Crooked in the Car Seat was performed in the 1979 Dublin Theatre Festival and nominated for Best Play in the Harveys Theatre Awards. Caught in a Free State, a four-part TV series about German spies in Ireland during World War 2, was produced by RTÉ and Channel 4 in 1985 and won a Jacobs Award and the Banff International TV award for Best Drama. His screenplay Love and Rage, based on the man who inspired JM Synge’s The Playboy of the Western World, was filmed by Cathal Black in 1999.

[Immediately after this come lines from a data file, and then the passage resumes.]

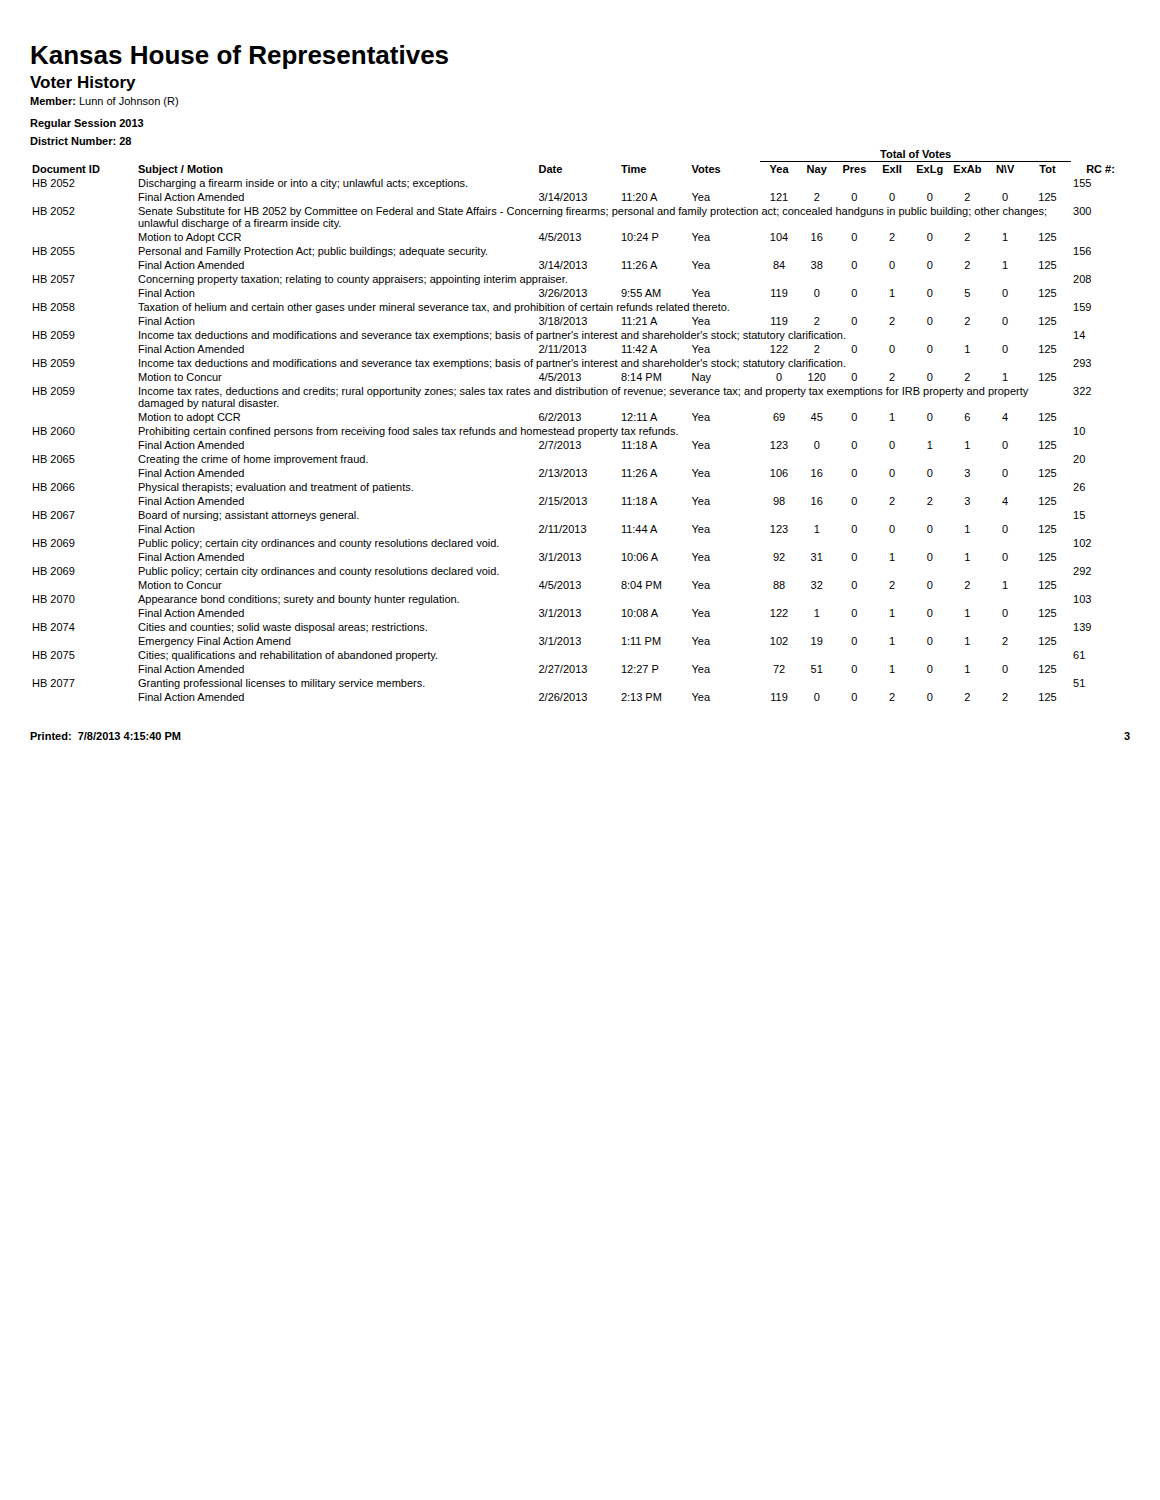Kansas House of Representatives
Voter History
Member: Lunn of Johnson (R)
Regular Session 2013
District Number: 28
| | Total of Votes | |
| Document ID | Subject / Motion | Date | Time | Votes | Yea | Nay | Pres | ExII | ExLg | ExAb | N\V | Tot | RC #: |
| HB 2052 | Discharging a firearm inside or into a city; unlawful acts; exceptions. | 155 |
| | Final Action Amended | 3/14/2013 | 11:20 A | Yea | 121 | 2 | 0 | 0 | 0 | 2 | 0 | 125 | |
| HB 2052 | Senate Substitute for HB 2052 by Committee on Federal and State Affairs - Concerning firearms; personal and family protection act; concealed handguns in public building; other changes; unlawful discharge of a firearm inside city. | 300 |
| | Motion to Adopt CCR | 4/5/2013 | 10:24 P | Yea | 104 | 16 | 0 | 2 | 0 | 2 | 1 | 125 | |
| HB 2055 | Personal and Familly Protection Act; public buildings; adequate security. | 156 |
| | Final Action Amended | 3/14/2013 | 11:26 A | Yea | 84 | 38 | 0 | 0 | 0 | 2 | 1 | 125 | |
| HB 2057 | Concerning property taxation; relating to county appraisers; appointing interim appraiser. | 208 |
| | Final Action | 3/26/2013 | 9:55 AM | Yea | 119 | 0 | 0 | 1 | 0 | 5 | 0 | 125 | |
| HB 2058 | Taxation of helium and certain other gases under mineral severance tax, and prohibition of certain refunds related thereto. | 159 |
| | Final Action | 3/18/2013 | 11:21 A | Yea | 119 | 2 | 0 | 2 | 0 | 2 | 0 | 125 | |
| HB 2059 | Income tax deductions and modifications and severance tax exemptions; basis of partner's interest and shareholder's stock; statutory clarification. | 14 |
| | Final Action Amended | 2/11/2013 | 11:42 A | Yea | 122 | 2 | 0 | 0 | 0 | 1 | 0 | 125 | |
| HB 2059 | Income tax deductions and modifications and severance tax exemptions; basis of partner's interest and shareholder's stock; statutory clarification. | 293 |
| | Motion to Concur | 4/5/2013 | 8:14 PM | Nay | 0 | 120 | 0 | 2 | 0 | 2 | 1 | 125 | |
| HB 2059 | Income tax rates, deductions and credits; rural opportunity zones; sales tax rates and distribution of revenue; severance tax; and property tax exemptions for IRB property and property damaged by natural disaster. | 322 |
| | Motion to adopt CCR | 6/2/2013 | 12:11 A | Yea | 69 | 45 | 0 | 1 | 0 | 6 | 4 | 125 | |
| HB 2060 | Prohibiting certain confined persons from receiving food sales tax refunds and homestead property tax refunds. | 10 |
| | Final Action Amended | 2/7/2013 | 11:18 A | Yea | 123 | 0 | 0 | 0 | 1 | 1 | 0 | 125 | |
| HB 2065 | Creating the crime of home improvement fraud. | 20 |
| | Final Action Amended | 2/13/2013 | 11:26 A | Yea | 106 | 16 | 0 | 0 | 0 | 3 | 0 | 125 | |
| HB 2066 | Physical therapists; evaluation and treatment of patients. | 26 |
| | Final Action Amended | 2/15/2013 | 11:18 A | Yea | 98 | 16 | 0 | 2 | 2 | 3 | 4 | 125 | |
| HB 2067 | Board of nursing; assistant attorneys general. | 15 |
| | Final Action | 2/11/2013 | 11:44 A | Yea | 123 | 1 | 0 | 0 | 0 | 1 | 0 | 125 | |
| HB 2069 | Public policy; certain city ordinances and county resolutions declared void. | 102 |
| | Final Action Amended | 3/1/2013 | 10:06 A | Yea | 92 | 31 | 0 | 1 | 0 | 1 | 0 | 125 | |
| HB 2069 | Public policy; certain city ordinances and county resolutions declared void. | 292 |
| | Motion to Concur | 4/5/2013 | 8:04 PM | Yea | 88 | 32 | 0 | 2 | 0 | 2 | 1 | 125 | |
| HB 2070 | Appearance bond conditions; surety and bounty hunter regulation. | 103 |
| | Final Action Amended | 3/1/2013 | 10:08 A | Yea | 122 | 1 | 0 | 1 | 0 | 1 | 0 | 125 | |
| HB 2074 | Cities and counties; solid waste disposal areas; restrictions. | 139 |
| | Emergency Final Action Amend | 3/1/2013 | 1:11 PM | Yea | 102 | 19 | 0 | 1 | 0 | 1 | 2 | 125 | |
| HB 2075 | Cities; qualifications and rehabilitation of abandoned property. | 61 |
| | Final Action Amended | 2/27/2013 | 12:27 P | Yea | 72 | 51 | 0 | 1 | 0 | 1 | 0 | 125 | |
| HB 2077 | Granting professional licenses to military service members. | 51 |
| | Final Action Amended | 2/26/2013 | 2:13 PM | Yea | 119 | 0 | 0 | 2 | 0 | 2 | 2 | 125 | |
Printed: 7/8/2013 4:15:40 PM 3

In the 1970s he was art critic for Hibernia magazine and in 1994 he compiled and edited Tony O’Malley, a large-scale book about the eponymous artist, a third edition of which was amended and republished in 2005. The Visual Diaries – Fifty Years of Tony O’Malley’s Sketchbooks is the title of a 2005 exhibition and book.

His first short story won a Hennessy Award in 1985 and in 2005 he published his first novel, The Winner of Sorrow, based on the life of the poet William Cowper.